The decision stump D1 incorrectly includes 3 positives in the negative area. In Box 2, these incorrect observations have been given higher weights, creating decision stump D2. Now, there are 3 negatives in the positive area. In Box 3, these incorrect observations are also given higher weights, resulting in decision stump D3. Finally, in Box 4, we combine the 3 decision stumps into a tree and see a correct classification.
Random Forest
Random forest also uses multiple decision trees. This time, the trees are more complex (not just decision stumps). A random selection of the data and a random set of features are used to create the trees. Simple majority voting is used to combine the trees. The random element removes the risk of overfitting and also reduces the variance of the model.
Gradient boosting
Gradient boosting works by creating an ensemble of increasingly accurate predictors. It works using the gradient descent approach that is common in backpropagation. At every iteration, it will look at the residual errors. It then tries to fit the new predictor to these errors. The result is that each model has a smaller error than the previous one, thus, the final model should be far more robust.
The benefits of boosting
Boosting has a couple of benefits that make it a particularly powerful form of hybrid machine learning. Firstly, it allows you to create complex and accurate models from computationally-simple elements. Secondly, boosting replicates the learning from mistakes that is the hallmark of true intelligence. Thirdly, it creates models that are much more robust against overfitting and bias. Overfitting is a common issue when training supervised ML models. In essence, the model becomes too good at spotting the features in the training data, to the extent that it stops working so well for new, unknown data. Bias in the training data is also a major problem for ML.
Applications of boosting
Nowadays, boosting techniques are used to help solve a wide range of AI problems. For instance here at Functionize, we use an autonomous intelligent test agent to run all your automated tests. This test agent uses multiple forms of artificial intelligence.

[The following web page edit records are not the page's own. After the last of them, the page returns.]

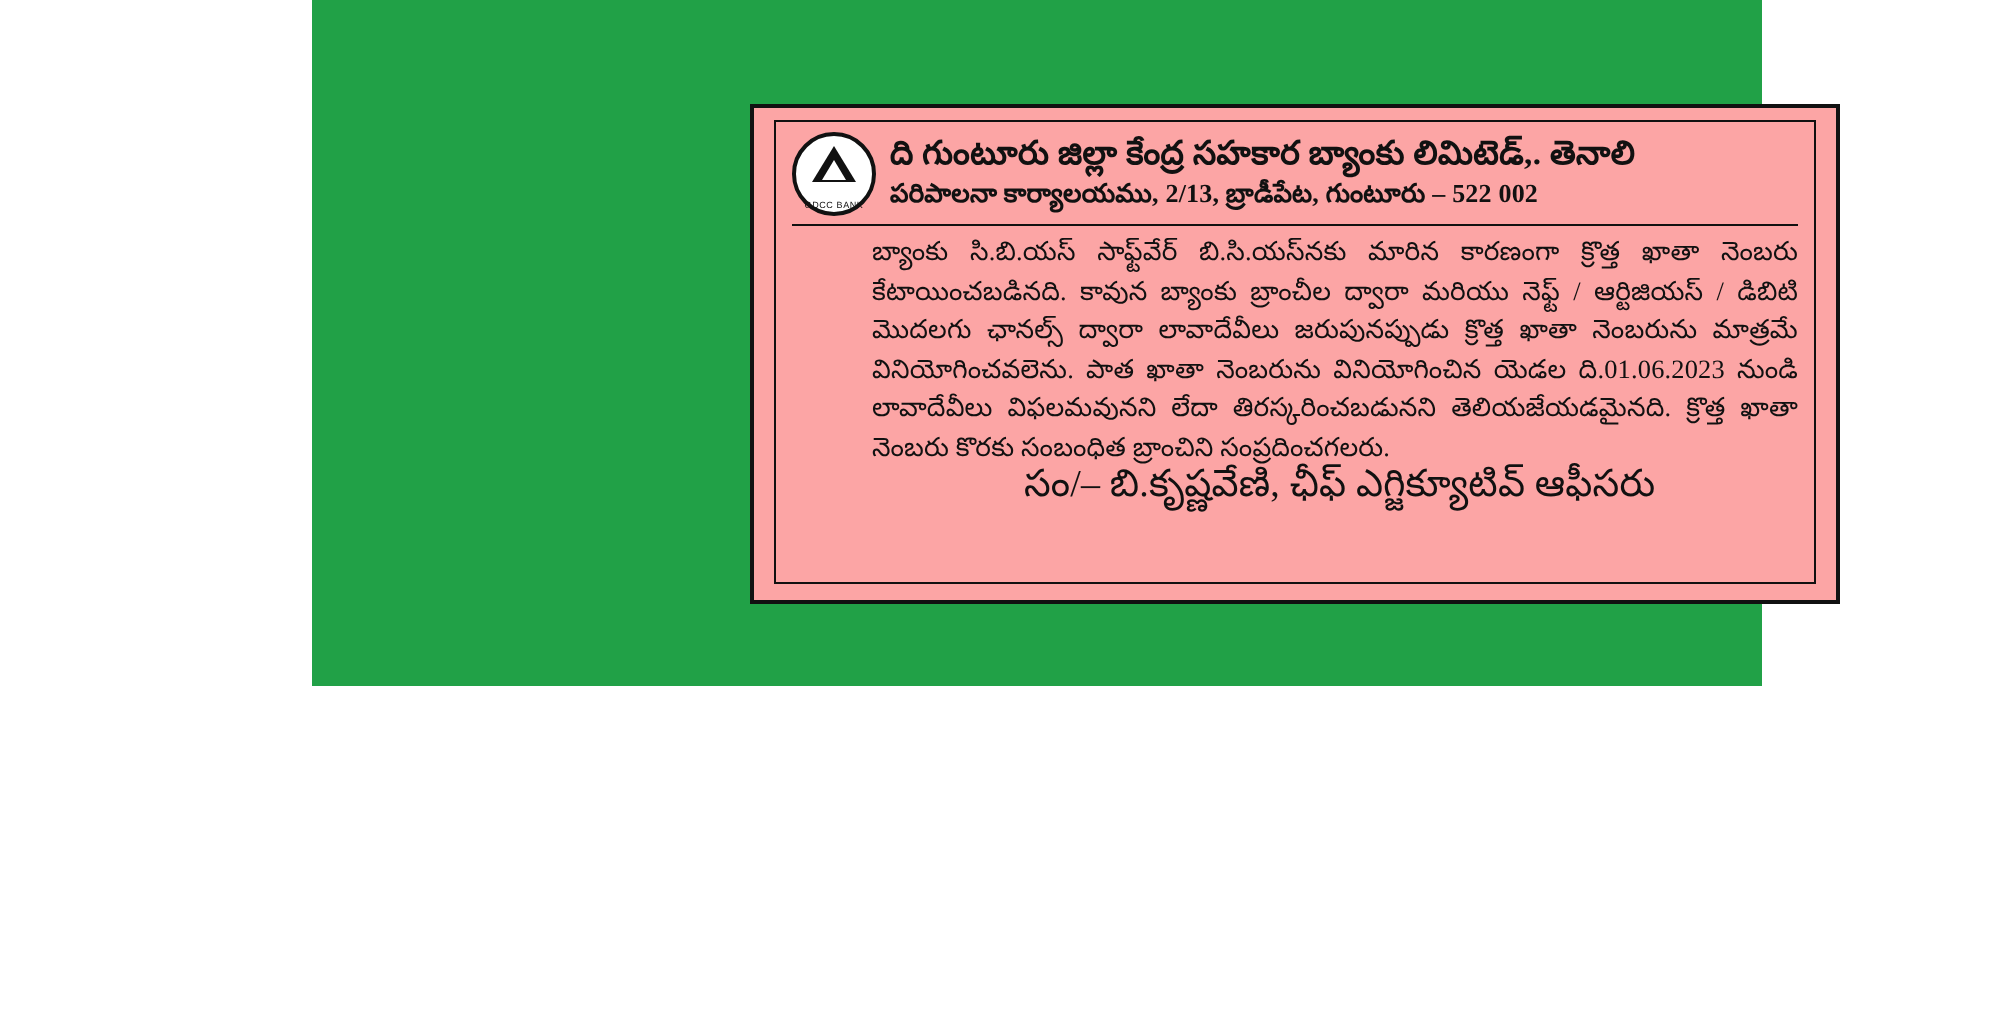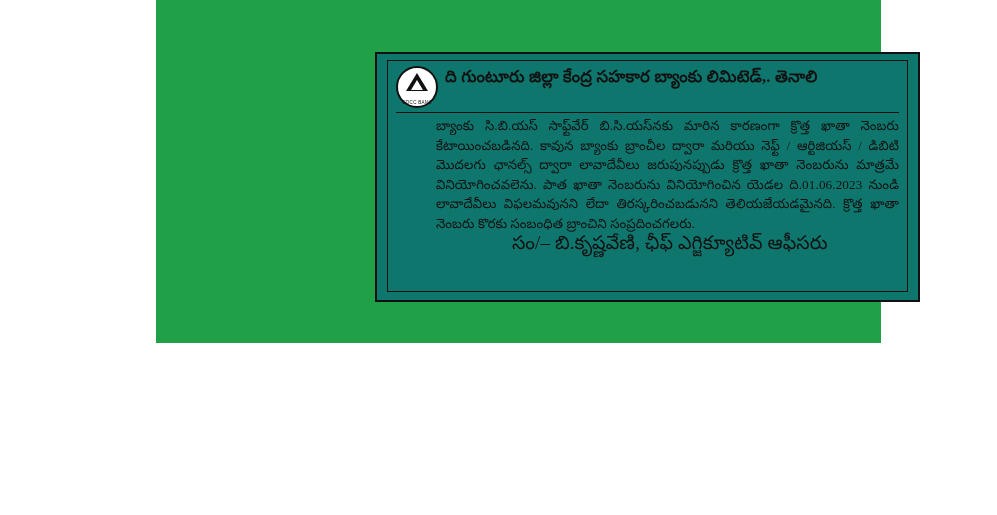--- a/index.html
+++ b/index.html
@@ -28,21 +28,21 @@
     height: 343px;
     background: #21a147;
   }
   
   #notice-card {
     position: absolute;
     left: 219px;
     top: 52px;
     width: 545px;
     height: 250px;
-    background: #0f766e;
+    background: #fca5a5;
     border: 2px solid #111111;
     box-sizing: border-box;
     padding: 6px 10px 8px 10px;
   }
   #notice-inner {
     width: 100%;
     height: 100%;
     border: 1px solid #111111;
     box-sizing: border-box;
     padding: 5px 8px 6px 8px;
@@ -179,20 +179,21 @@
 
         <div class="head-row">
           <div class="logo-wrap">
             <div class="logo-circle"></div>
             <div class="logo-tri"></div>
             <div class="logo-tri-inner"></div>
             <div class="logo-text">GDCC BANK</div>
           </div>
           <div class="head-text">
             <div class="bank-title">ది గుంటూరు జిల్లా కేంద్ర సహకార బ్యాంకు లిమిటెడ్,. తెనాలి</div>
+            <div class="bank-address">పరిపాలనా కార్యాలయము, 2/13, బ్రాడీపేట, గుంటూరు – 522 002</div>
           </div>
         </div>
 
         <hr class="rule">
 
 
         <div class="body-text">
           <p>బ్యాంకు సి.బి.యస్ సాఫ్ట్‌వేర్ బి.సి.యస్‌నకు మారిన కారణంగా క్రొత్త ఖాతా నెంబరు కేటాయించబడినది. కావున బ్యాంకు బ్రాంచీల ద్వారా మరియు నెఫ్ట్ / ఆర్టిజియస్ / డిబిటి మొదలగు ఛానల్స్ ద్వారా లావాదేవీలు జరుపునప్పుడు క్రొత్త ఖాతా నెంబరును మాత్రమే వినియోగించవలెను. పాత ఖాతా నెంబరును వినియోగించిన యెడల ది.01.06.2023 నుండి లావాదేవీలు విఫలమవునని లేదా తిరస్కరించబడునని తెలియజేయడమైనది. క్రొత్త ఖాతా నెంబరు కొరకు సంబంధిత బ్రాంచిని సంప్రదించగలరు.</p>
           <div class="sign-line">
             <span class="sign-gap"></span>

Many of these rely in turn on boosting. For instance, our ML Engine engine uses computer vision as one way to identify and select elements on the screen.
Computer vision
Computer vision involves teaching a computer to recognize objects within an image. It consists of 3 steps.
- Object localization involves determining which pixels belong to which object. Your aim is to draw bounding boxes around each object.
- Object classification is the process of deciding what each object is.
- Semantic segmentation groups objects together to try and make sense of the overall image.
The most robust object classifiers are all examples of boosting. These include random forest and support vector machine (which uses higher dimensional hyperplanes to separate the data).
Self-driving vehicles
SDVs have a major problem with computational power. Firstly, high-power computers tend to be cumbersome, and secondly, they also consume significant energy. However, SDVs also need to be able to take decisions in a timely manner. There’s no use identifying a pedestrian after you have run them over! This means that SDVs need algorithms that are computationally simple, accurate, and fast to run. Thus, SDVs are full of examples of boosting.
Conclusions
As we have seen, boosting allows you to combine multiple simplistic machine learning models and create one much more robust model. It is widely used in many applications of AI, especially ones that seek to replicate human senses. This is partly because it replicates the way us humans learn to interpret the world around us. The Functionize intelligent test agent relies on many AI techniques that incorporate boosting. And it’s fair to say that that makes boosting central to how our system works.